◆ **EXERCISE**
One part of the entries below is wanted: the lines from the one containing "left shoulder: (528, 402)" through the one containing "neck: (498, 295)". Write those out exactly and nothing else.

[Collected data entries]
◇ ◇ ◇ ◇ ◇
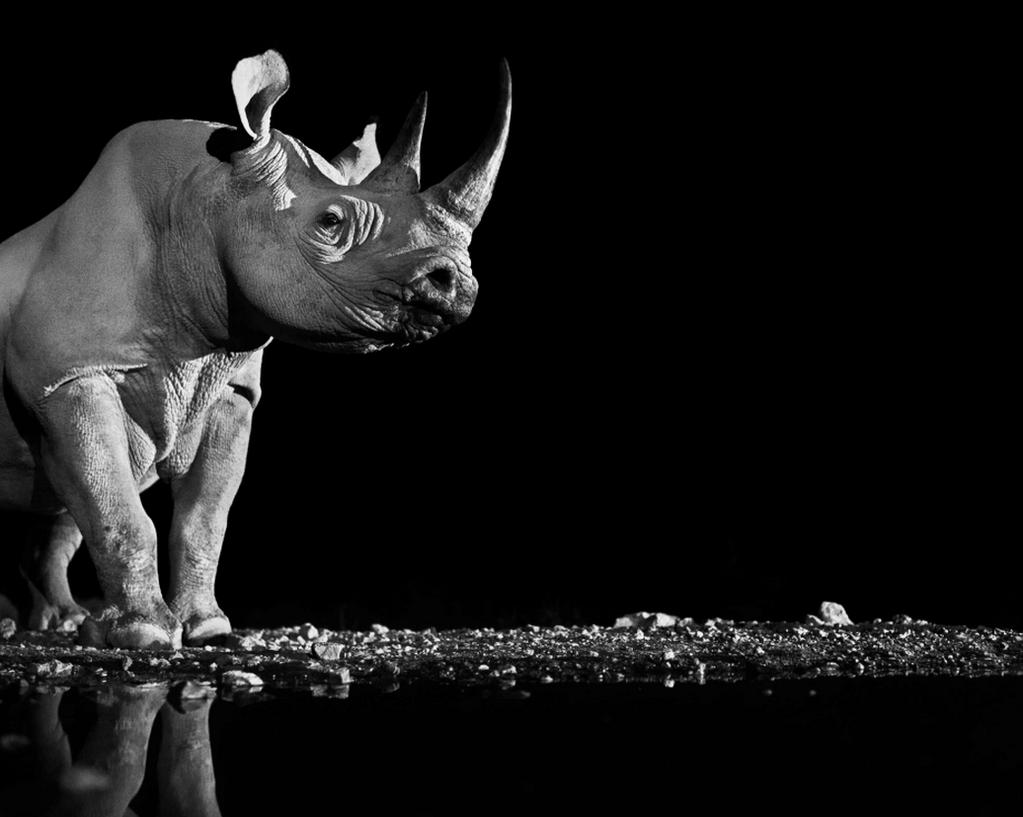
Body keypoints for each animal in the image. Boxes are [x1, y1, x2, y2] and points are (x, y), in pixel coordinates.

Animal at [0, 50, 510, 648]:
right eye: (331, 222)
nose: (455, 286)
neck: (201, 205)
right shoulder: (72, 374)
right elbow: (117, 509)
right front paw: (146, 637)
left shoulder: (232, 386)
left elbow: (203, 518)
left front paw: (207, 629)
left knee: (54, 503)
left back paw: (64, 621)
◇ ◇ ◇ ◇ ◇
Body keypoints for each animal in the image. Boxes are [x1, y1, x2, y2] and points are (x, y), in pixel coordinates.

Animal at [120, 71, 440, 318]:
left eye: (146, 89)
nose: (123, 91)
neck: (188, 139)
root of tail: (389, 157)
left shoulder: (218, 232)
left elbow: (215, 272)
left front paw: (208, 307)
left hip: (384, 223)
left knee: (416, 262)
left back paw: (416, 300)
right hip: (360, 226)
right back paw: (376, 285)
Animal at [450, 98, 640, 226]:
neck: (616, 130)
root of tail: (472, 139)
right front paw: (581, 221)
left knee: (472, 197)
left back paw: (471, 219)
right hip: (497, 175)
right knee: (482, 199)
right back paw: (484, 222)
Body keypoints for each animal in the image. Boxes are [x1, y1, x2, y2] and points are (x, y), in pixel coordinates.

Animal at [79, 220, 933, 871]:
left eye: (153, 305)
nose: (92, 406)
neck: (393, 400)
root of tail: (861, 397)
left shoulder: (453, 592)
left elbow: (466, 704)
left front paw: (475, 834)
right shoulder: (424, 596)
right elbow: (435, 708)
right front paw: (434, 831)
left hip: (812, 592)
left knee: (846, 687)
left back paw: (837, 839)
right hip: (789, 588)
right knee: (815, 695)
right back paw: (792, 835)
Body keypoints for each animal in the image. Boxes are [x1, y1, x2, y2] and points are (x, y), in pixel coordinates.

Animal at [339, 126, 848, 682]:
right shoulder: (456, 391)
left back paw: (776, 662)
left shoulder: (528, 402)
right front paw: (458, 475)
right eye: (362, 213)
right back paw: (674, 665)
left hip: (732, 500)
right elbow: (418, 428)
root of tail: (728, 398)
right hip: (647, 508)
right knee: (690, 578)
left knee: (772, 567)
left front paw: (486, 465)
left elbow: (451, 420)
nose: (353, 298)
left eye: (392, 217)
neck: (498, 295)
◇ ◇ ◇ ◇ ◇
◆ **RESPONSE TO THE EXERCISE**
left shoulder: (528, 402)
right front paw: (458, 475)
right eye: (362, 213)
right back paw: (674, 665)
left hip: (732, 500)
right elbow: (418, 428)
root of tail: (728, 398)
right hip: (647, 508)
right knee: (690, 578)
left knee: (772, 567)
left front paw: (486, 465)
left elbow: (451, 420)
nose: (353, 298)
left eye: (392, 217)
neck: (498, 295)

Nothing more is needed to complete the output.